Extract every line in the rows below that contains the string "kern".
-- start of ENTRIES --
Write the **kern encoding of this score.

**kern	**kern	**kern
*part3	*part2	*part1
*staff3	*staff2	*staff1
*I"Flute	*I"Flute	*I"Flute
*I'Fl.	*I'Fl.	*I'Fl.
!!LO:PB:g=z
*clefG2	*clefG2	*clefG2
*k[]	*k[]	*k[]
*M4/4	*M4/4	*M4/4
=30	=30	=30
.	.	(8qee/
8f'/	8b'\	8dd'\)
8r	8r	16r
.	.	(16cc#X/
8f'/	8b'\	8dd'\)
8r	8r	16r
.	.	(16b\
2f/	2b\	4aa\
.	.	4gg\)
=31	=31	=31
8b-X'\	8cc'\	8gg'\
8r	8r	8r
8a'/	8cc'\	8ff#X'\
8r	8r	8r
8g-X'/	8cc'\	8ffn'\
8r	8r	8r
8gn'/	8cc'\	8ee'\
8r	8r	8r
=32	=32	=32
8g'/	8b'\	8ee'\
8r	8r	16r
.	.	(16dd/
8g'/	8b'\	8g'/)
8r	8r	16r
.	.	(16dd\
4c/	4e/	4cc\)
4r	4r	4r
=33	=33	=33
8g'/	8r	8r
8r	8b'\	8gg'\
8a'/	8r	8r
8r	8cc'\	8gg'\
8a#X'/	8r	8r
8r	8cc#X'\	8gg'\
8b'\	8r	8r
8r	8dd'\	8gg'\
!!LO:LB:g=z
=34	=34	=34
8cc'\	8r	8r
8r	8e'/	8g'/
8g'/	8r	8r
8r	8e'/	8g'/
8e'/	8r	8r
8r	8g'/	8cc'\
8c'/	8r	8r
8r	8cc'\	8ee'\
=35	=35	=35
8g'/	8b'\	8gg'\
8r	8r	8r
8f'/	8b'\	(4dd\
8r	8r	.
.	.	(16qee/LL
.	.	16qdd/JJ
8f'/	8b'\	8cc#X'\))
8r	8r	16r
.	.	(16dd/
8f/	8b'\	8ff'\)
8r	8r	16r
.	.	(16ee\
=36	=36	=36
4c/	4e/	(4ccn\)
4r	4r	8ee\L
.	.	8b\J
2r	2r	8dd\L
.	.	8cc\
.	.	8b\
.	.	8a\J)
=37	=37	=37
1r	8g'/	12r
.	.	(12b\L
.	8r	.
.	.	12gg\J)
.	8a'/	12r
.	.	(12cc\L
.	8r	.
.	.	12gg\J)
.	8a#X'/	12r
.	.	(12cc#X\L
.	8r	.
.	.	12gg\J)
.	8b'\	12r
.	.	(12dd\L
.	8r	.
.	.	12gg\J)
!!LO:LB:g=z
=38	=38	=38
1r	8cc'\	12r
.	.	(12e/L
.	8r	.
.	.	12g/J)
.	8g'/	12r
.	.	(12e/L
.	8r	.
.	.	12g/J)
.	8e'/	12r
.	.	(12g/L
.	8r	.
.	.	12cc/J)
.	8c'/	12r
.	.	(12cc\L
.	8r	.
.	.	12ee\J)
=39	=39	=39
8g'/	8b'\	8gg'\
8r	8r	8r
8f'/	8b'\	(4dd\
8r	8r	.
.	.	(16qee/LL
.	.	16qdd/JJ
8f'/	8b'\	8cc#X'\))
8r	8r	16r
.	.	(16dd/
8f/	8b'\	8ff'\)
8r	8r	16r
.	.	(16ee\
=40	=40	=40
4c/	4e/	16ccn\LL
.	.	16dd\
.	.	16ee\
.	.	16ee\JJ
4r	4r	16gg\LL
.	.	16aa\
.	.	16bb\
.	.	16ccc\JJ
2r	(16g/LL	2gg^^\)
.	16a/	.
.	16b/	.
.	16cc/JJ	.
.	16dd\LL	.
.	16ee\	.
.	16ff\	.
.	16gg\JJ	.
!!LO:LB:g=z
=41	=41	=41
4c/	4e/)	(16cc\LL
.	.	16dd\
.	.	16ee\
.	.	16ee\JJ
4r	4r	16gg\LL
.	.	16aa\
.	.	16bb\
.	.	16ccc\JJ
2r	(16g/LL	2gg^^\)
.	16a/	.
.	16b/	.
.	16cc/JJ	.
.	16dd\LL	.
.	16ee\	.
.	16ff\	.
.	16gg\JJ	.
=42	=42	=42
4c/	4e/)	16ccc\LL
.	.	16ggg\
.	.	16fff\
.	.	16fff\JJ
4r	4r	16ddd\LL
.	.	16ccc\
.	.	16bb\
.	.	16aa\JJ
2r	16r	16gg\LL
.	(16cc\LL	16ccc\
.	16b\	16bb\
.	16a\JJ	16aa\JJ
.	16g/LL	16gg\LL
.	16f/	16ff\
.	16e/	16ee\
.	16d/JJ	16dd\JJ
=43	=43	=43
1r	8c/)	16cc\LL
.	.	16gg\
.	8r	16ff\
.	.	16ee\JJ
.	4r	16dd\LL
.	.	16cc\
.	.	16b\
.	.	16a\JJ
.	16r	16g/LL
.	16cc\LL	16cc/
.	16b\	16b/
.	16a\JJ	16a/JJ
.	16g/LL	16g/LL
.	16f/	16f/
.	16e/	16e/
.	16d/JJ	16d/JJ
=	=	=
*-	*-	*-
-- end of ENTRIES --
> [EXERCISE RESULT]:
Write the **kern encoding of this score.
**kern	**kern	**kern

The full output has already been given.